Please output exactly the lines below, starting at the line that has "Relacionados" and ending at the line that has "renomovaného výrobce Bormioli Rocco, který je", both included; leave out all pictures and include nothing else.

[Dataset entries]
—————

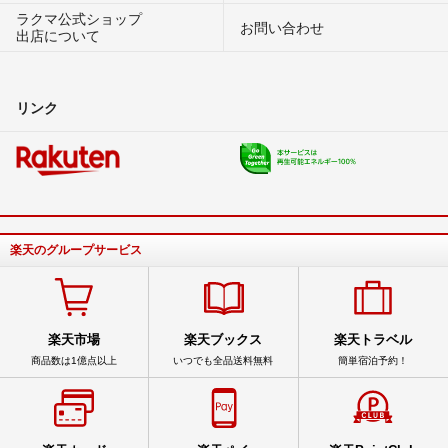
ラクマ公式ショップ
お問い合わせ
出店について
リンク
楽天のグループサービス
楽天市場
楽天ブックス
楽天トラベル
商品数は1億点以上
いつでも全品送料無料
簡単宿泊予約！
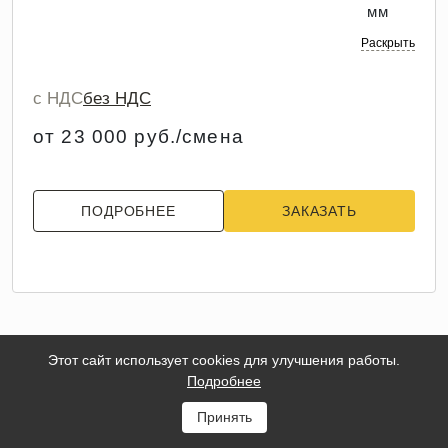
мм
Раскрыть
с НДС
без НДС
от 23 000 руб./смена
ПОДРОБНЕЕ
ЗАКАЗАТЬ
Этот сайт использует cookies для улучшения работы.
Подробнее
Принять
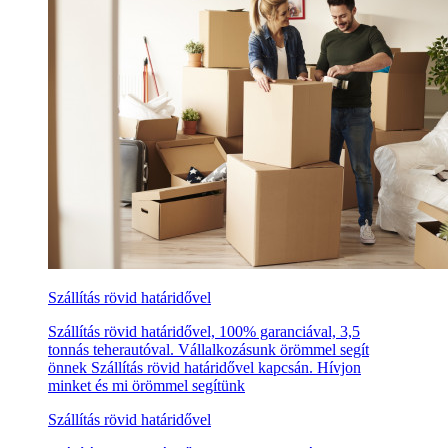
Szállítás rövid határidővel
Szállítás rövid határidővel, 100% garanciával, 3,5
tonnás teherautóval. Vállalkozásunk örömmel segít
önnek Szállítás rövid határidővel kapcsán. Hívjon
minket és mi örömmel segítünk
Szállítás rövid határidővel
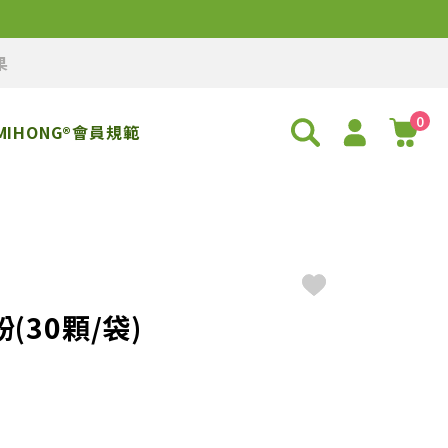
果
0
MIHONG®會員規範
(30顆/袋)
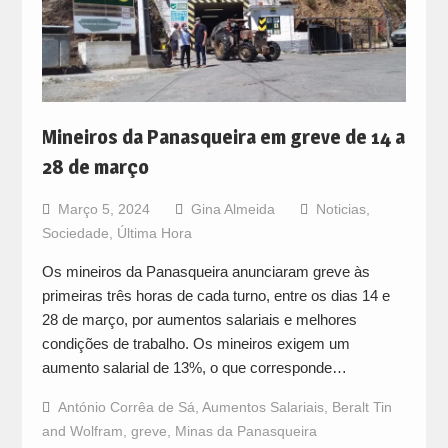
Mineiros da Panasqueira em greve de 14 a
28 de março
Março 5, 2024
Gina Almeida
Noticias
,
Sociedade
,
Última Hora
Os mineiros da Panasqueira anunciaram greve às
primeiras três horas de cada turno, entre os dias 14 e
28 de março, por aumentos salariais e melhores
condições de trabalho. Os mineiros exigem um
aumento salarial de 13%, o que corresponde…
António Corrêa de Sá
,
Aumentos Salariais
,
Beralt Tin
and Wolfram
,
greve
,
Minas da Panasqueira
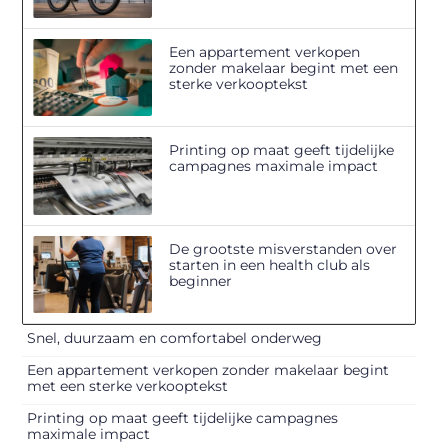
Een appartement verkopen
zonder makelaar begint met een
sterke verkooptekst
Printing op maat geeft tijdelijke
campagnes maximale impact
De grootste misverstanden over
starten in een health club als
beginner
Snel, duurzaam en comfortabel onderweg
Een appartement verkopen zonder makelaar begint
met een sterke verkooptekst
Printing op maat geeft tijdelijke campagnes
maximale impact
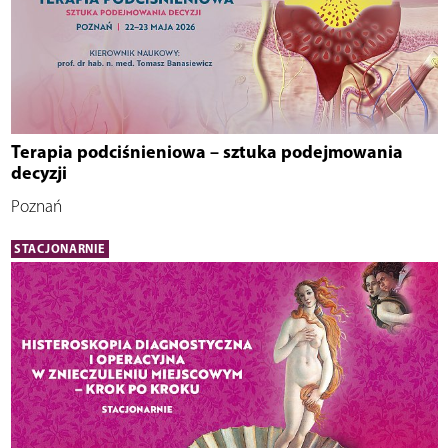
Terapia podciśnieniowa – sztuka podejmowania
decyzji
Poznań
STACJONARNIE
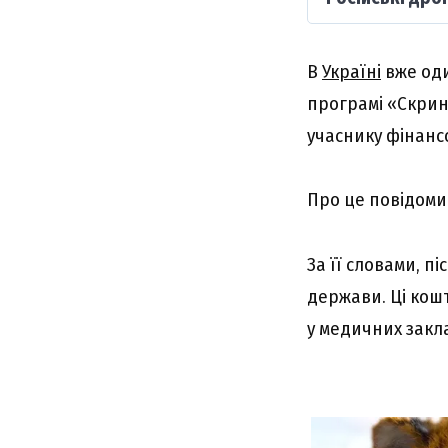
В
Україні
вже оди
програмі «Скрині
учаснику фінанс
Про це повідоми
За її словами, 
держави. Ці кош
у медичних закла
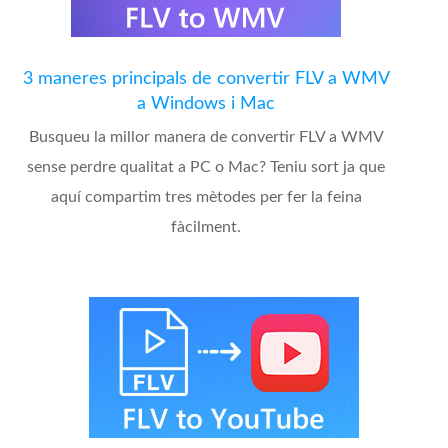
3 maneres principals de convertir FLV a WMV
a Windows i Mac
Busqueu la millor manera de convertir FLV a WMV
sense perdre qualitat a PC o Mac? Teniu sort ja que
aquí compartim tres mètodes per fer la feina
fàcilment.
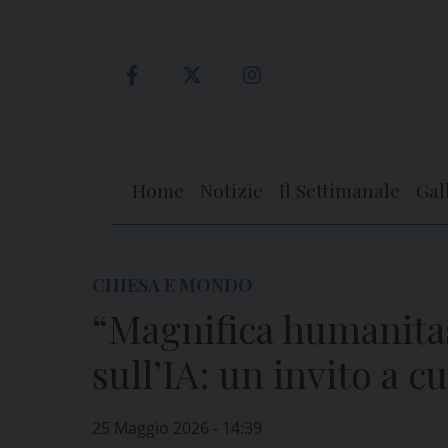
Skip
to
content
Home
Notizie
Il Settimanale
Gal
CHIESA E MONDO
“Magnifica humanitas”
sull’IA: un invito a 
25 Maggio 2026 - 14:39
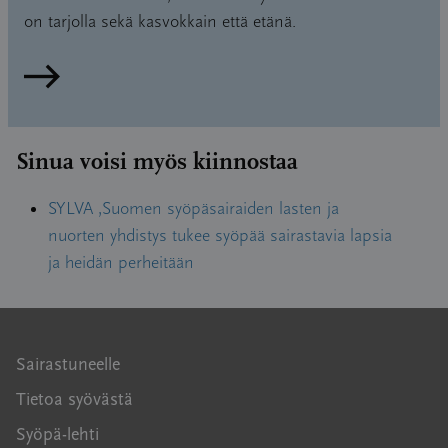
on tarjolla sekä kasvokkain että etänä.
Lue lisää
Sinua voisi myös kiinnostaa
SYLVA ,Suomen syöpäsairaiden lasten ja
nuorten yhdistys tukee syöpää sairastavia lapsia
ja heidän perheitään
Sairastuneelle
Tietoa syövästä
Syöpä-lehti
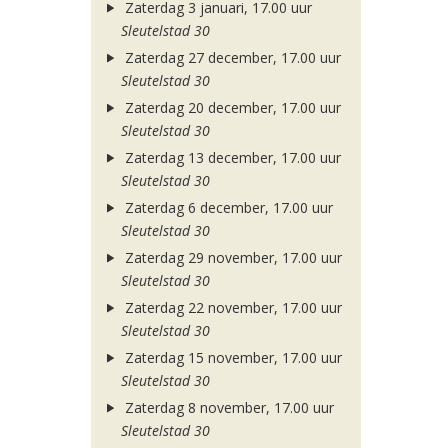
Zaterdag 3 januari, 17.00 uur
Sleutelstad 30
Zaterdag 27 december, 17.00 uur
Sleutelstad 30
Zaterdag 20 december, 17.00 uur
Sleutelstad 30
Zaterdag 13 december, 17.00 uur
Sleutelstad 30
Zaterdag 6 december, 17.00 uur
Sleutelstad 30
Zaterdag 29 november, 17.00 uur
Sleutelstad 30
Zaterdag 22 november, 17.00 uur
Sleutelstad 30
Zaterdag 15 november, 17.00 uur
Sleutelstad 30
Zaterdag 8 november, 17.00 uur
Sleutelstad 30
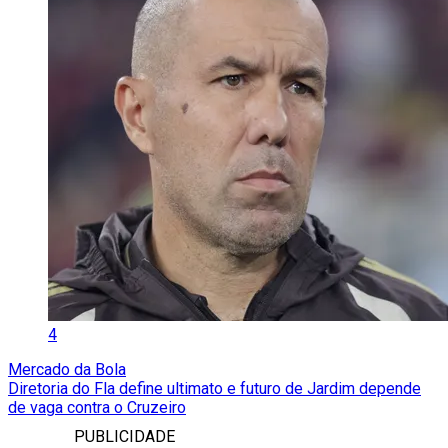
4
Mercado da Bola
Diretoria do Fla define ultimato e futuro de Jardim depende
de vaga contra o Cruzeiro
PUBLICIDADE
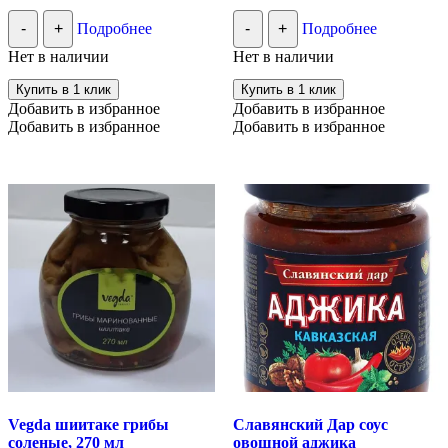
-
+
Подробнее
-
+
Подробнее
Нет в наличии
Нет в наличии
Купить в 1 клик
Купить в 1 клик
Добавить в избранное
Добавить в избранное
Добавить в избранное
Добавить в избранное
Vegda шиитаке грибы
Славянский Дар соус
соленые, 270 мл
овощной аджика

—————

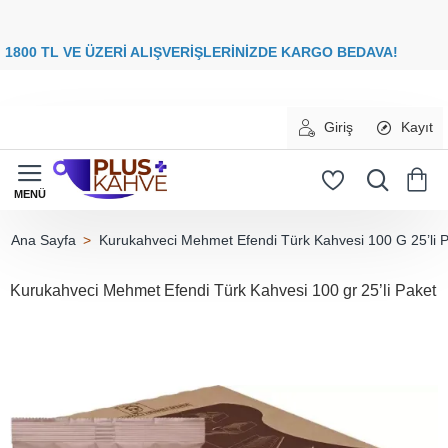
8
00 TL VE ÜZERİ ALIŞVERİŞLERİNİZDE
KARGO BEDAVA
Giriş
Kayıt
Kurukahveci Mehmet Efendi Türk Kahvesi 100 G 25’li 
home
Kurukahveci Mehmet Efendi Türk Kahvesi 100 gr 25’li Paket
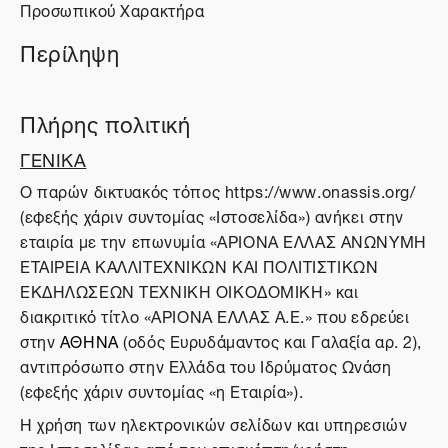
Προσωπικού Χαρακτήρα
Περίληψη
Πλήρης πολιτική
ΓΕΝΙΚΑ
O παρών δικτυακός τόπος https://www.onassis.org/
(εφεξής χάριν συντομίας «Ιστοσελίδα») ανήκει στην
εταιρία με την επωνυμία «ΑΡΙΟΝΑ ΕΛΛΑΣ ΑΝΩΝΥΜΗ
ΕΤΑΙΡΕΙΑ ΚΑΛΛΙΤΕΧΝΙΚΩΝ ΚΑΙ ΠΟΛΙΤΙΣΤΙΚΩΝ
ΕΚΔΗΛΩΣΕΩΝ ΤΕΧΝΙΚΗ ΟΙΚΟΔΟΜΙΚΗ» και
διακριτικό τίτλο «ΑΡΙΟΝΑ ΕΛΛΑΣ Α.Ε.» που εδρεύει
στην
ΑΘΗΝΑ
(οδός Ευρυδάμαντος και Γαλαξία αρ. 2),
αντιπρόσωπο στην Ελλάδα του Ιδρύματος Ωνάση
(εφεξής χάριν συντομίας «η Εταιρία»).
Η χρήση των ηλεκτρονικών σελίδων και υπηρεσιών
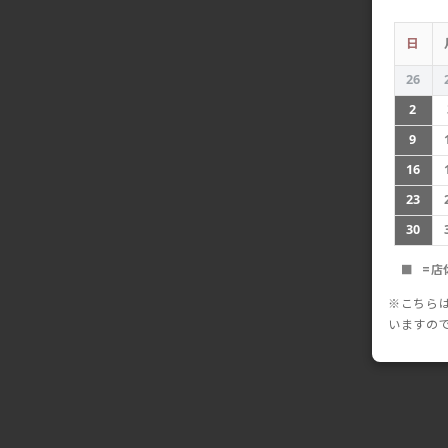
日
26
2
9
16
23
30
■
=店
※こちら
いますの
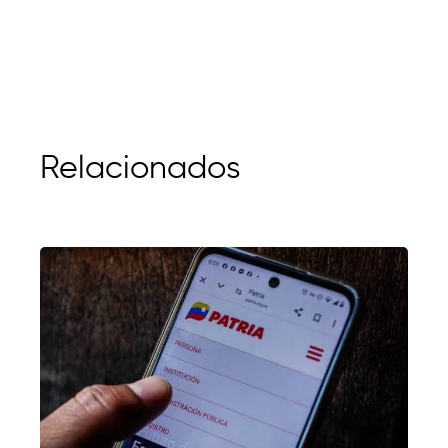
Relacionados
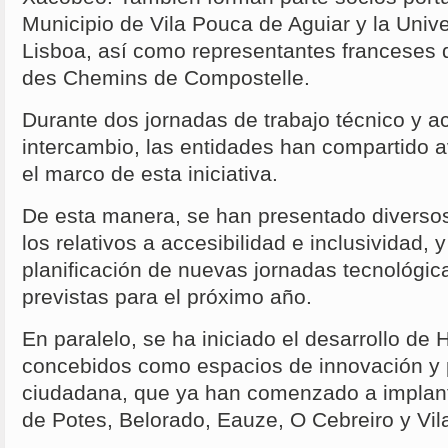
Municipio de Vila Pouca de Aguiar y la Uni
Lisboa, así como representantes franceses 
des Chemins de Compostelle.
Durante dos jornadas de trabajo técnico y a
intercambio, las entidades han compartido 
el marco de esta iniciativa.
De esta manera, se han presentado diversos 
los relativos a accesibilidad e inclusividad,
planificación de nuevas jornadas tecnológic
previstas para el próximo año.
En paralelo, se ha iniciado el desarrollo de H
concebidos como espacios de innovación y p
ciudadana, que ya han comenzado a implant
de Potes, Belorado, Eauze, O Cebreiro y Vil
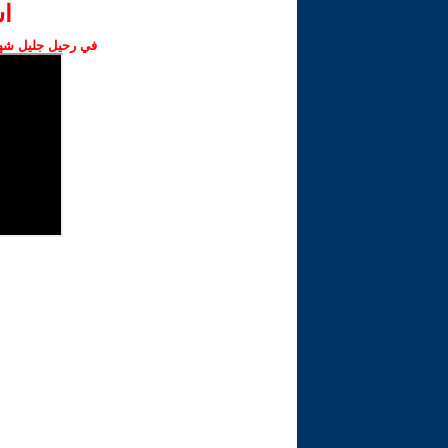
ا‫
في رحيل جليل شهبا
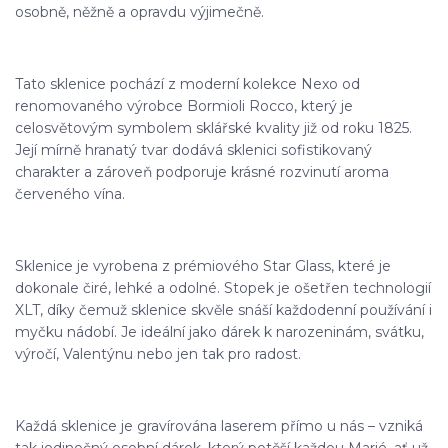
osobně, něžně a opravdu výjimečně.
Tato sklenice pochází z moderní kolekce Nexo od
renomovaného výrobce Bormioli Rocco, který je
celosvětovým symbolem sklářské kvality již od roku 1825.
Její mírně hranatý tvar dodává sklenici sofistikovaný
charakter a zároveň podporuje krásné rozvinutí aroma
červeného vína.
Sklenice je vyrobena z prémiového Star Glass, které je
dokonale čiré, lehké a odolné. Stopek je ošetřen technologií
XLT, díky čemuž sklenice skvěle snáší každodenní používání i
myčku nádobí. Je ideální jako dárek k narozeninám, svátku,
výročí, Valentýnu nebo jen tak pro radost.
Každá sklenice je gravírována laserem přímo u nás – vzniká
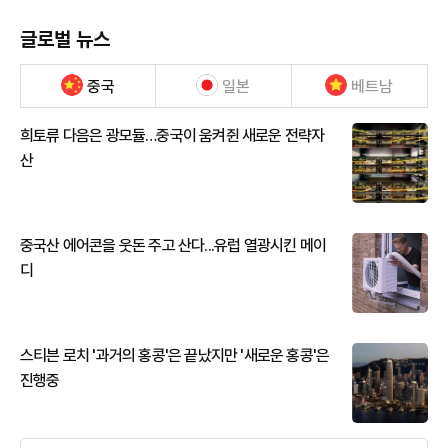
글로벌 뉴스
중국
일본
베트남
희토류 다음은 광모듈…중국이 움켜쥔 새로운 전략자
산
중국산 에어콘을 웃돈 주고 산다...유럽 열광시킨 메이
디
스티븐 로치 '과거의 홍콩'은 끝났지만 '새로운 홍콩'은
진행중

—————

◆ **RESULT**
Relacionados
Municipio de Vila Pouca de Aguiar y la Uni
Lisboa, así como representantes franceses 
des Chemins de Compostelle.
Durante dos jornadas de trabajo técnico y a
intercambio, las entidades han compartido 
el marco de esta iniciativa.
De esta manera, se han presentado diversos 
los relativos a accesibilidad e inclusividad,
planificación de nuevas jornadas tecnológic
previstas para el próximo año.
En paralelo, se ha iniciado el desarrollo de H
concebidos como espacios de innovación y p
ciudadana, que ya han comenzado a implant
de Potes, Belorado, Eauze, O Cebreiro y Vil
ا‫
في رحيل جليل شهبا
osobně, něžně a opravdu výjimečně.
Tato sklenice pochází z moderní kolekce Nexo od
renomovaného výrobce Bormioli Rocco, který je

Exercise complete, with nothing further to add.